As news of weather stations reading beyond the 400 parts per million of Carbon Dioxide comes in, I ask when and how will we be able to leave fossil fuels behind and therefore be able to avoid runaway global climate change?
The temperature boundary has been set: 2 degrees C. This is not “safe”, it’s the point at which the IPCC science – lagging behind real events as it tends to – thinks that there is a 50% chance of our eco-system starting to enter positive feedback and proceed with further warming without human assistance. This is the point of no return which we are heading towards. If this is accurate, we will not be able to do anything about it even if we want to.
So where are we right now in terms of energy supply – the most significant element of the whole climate change subject?
‘In 2008 energy supply by power source was oil 33.5%, coal 26.8%, gas 20.8% (fossil 81%), renewable (hydro, solar, wind, geothermal power and biofuels) 12.9%, nuclear 5.8% and other 4%. Oil was the most popular energy fuel. Oil and coal combined represented over 60% of the world energy supply in 2008.’ (US Energy Information Administration)
So, roughly 80% of our energy comes from fossil fuels and we may be able to get to 80% energy from renewables within 40 years. Two issues from this…
A) 40 years is a big time frame and the targets for CO2 reductions are much quicker than this.
B) How are we going to produce the extra 20% of power needed after 2050, beyond which it is predicted renewables cannot reach?
This whole issue is very much like a more local issue which i’ve been having more than a few thoughts about over the last year – the Gloucestershire (Javelin Park) incinerator (aka energy from waste facility). It’s all about the 30% left over, be it rubbish or an energy gap. How do you bridge that gap? What this comes down to is fossil fuels.
Up to 2050, fossil fuels will be providing a reducing but still very significant proportion of global energy and will still do so after renewables have developed more fully – it is simply too cheap and too easy to burn coal for power. The other option is to develop the next generation of nuclear power, using safe and cheaper sources. Neither this next nuclear generation or a renewable revolution are here yet (not to the level which could replace our present production anyway) so we’re going to be stuck with fossil fuels for at least another generation (or two), which could make de-carbonising our existing supply a priority.
‘This is a full-on fight between information and disinformation, between the urge to witness and the urge to cover up. The fossil fuel industry has funded endless efforts to confuse people, to leave an impression that nothing much is going on. But as with the tobacco industry before them, the evidence has simply gotten too strong. Once you saw enough people die of lung cancer, you made the connection.

Source records
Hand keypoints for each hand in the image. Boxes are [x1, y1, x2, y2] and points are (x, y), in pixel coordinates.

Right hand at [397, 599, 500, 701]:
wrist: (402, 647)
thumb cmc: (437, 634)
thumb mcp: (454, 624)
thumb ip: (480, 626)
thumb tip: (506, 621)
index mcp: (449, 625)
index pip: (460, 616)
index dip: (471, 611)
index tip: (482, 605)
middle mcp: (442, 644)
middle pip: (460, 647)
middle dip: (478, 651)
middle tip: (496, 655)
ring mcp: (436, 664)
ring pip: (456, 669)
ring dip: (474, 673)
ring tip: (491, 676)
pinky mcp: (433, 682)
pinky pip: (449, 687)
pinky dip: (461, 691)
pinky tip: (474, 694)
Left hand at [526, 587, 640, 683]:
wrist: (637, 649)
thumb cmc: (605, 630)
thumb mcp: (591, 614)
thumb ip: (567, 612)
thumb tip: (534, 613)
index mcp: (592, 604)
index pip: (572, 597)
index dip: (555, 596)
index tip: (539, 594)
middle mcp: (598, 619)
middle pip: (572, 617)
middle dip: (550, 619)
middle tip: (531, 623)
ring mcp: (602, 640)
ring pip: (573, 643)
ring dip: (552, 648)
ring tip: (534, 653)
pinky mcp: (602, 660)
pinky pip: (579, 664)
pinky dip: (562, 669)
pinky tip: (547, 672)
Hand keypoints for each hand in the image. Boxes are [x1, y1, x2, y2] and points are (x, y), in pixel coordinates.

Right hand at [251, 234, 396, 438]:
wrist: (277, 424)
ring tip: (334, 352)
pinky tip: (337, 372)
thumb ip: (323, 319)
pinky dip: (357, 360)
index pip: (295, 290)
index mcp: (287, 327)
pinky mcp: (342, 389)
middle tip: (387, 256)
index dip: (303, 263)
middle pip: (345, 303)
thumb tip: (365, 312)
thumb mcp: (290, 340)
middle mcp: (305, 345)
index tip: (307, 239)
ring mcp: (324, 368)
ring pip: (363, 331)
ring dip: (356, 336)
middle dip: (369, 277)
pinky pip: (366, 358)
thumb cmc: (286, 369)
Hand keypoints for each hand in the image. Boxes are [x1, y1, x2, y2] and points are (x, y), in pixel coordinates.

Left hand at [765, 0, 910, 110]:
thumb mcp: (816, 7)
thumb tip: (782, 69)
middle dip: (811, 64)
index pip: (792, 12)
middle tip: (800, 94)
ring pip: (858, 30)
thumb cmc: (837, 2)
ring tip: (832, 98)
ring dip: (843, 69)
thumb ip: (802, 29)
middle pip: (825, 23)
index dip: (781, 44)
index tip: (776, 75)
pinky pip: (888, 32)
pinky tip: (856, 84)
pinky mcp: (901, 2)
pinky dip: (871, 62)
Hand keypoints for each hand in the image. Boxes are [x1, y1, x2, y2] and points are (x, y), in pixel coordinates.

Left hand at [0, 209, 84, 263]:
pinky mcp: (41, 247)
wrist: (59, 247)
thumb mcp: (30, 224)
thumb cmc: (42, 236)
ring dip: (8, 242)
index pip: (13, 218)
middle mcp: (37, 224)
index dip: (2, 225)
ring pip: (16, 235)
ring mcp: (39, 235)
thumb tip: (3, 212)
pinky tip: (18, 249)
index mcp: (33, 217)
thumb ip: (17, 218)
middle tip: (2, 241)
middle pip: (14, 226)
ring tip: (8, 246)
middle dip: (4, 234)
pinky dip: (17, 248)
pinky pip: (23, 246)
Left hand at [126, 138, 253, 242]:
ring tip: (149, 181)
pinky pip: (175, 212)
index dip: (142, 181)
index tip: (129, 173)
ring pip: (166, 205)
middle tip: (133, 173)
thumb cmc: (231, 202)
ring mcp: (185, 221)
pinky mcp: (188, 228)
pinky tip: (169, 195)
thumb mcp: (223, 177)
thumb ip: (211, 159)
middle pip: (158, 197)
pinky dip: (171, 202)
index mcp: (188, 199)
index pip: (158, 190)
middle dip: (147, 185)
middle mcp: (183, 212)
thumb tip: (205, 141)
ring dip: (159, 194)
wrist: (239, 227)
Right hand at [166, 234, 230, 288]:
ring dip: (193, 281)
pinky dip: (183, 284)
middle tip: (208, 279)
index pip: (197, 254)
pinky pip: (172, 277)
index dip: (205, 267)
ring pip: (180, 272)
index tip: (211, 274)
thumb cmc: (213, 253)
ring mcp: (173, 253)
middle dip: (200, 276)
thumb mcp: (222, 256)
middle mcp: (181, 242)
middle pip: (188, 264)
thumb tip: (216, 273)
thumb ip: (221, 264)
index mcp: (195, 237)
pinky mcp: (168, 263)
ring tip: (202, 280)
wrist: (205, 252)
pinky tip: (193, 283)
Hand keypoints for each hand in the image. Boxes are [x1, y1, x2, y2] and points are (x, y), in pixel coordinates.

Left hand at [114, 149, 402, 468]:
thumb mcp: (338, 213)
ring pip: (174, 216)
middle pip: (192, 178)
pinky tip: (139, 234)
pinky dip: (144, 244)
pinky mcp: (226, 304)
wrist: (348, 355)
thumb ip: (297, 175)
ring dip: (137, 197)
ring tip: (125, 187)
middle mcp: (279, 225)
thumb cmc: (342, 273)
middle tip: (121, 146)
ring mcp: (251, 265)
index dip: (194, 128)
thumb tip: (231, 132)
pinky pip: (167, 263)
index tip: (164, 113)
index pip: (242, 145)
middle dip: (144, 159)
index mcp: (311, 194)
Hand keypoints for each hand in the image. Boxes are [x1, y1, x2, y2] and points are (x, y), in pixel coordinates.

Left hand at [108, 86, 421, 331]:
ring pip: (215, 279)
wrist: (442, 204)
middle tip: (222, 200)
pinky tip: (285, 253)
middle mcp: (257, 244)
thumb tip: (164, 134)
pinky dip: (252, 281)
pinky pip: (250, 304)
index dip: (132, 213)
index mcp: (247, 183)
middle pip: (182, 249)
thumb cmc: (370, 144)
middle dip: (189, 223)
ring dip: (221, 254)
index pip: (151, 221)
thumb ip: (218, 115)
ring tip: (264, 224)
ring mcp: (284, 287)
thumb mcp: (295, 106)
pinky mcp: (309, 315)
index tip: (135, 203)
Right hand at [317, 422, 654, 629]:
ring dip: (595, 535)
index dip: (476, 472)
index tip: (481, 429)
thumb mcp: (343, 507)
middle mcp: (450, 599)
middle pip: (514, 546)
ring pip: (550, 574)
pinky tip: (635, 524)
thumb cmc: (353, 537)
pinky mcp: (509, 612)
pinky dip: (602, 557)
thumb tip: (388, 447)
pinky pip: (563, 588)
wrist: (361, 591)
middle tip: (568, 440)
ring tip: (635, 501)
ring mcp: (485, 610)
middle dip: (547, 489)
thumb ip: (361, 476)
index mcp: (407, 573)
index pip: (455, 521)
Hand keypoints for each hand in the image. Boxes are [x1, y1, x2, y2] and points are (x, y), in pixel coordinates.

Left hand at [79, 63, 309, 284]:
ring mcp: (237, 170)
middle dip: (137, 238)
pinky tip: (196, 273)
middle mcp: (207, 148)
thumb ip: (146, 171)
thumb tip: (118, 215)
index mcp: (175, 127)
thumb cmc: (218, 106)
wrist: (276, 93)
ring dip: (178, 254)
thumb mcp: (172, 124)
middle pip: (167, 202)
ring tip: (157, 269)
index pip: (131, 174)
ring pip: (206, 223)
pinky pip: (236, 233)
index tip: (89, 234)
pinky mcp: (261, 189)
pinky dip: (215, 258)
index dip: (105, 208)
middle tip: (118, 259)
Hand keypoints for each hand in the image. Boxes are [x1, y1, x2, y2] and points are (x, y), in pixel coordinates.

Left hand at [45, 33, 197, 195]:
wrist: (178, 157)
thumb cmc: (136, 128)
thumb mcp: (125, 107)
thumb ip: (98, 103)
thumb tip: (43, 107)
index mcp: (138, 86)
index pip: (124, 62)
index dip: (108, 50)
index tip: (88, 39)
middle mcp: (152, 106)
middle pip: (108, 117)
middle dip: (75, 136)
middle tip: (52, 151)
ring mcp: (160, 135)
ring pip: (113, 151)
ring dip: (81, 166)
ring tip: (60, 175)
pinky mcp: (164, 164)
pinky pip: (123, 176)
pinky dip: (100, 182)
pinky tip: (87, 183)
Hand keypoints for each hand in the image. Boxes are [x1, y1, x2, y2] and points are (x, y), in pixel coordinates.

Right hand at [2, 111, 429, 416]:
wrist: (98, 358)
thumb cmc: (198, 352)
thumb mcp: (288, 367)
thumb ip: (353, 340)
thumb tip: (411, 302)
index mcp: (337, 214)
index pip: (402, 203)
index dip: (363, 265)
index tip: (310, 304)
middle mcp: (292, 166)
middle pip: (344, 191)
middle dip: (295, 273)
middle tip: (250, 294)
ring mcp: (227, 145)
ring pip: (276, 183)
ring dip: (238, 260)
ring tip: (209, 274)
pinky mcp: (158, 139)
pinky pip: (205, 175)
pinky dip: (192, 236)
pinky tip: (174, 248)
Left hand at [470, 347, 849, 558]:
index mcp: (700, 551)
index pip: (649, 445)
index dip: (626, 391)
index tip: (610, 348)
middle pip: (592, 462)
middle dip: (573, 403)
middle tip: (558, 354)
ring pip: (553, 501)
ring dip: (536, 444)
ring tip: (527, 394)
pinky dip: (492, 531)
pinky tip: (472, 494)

**List of tasks**
1. In the piece on fossil fuels and climate change, what share of world energy supply came from renewables in 2008?
2. Resume the piece on fossil fuels and climate change from the point where it stops.

**Written answers**
1. Renewables supplied 12.9% of world energy in 2008.

2.
The situation is the same today. Now, it is not just the scientists and the insurance industry; it is your neighbours. Even pleasant weather starts to seem weird. Fifteen thousand US temperature records were broken, mainly in the east and midwest, in the month of March (2012) alone, as a completely unprecedented heat wave moved across the continent. Most people I met enjoyed the rare experience of wearing shorts in winter, but they were still shaking their heads. Something was clearly wrong and they knew it.’
As much as I hate saying it, the UK’s dash for gas – to replace aging nuclear and coal power stations with cleaner gas fired power stations – is the lesser of two evils.
Evil 1 – build more coal-fired and nuclear power stations
Evil 2 – build more gas-fired power stations
De-carbonising our existing supply has to be a priority. Switching to known, tried and tested forms of energy production which are also much lower carbon emitters is logical – but is not the only answer. While evil 2 is happening, the renewable industry is given time to develop and mature, hopefully with significant backing from the Government. The thing i’m most worried about is the lack of Government support for the renewable power industry – what is a massive potential source of jobs and the golden pathway out of this mess. We cannot just rely on gas.
A lot of people are highly polarised on this issue – strong arguments for various approaches. The problem is that life isn’t black and white – it’s a vast spectrum of colour. A single technology will not work, particularly when it comes to renewable technology. The UK has a lot of wind, but more limited sun, while many African countries are blessed with the sunshine (a mixed-blessing in many ways) but wind and tidal technology wouldn’t work. There’s lots of hope for the future but we need to start acting very soon in a significant way.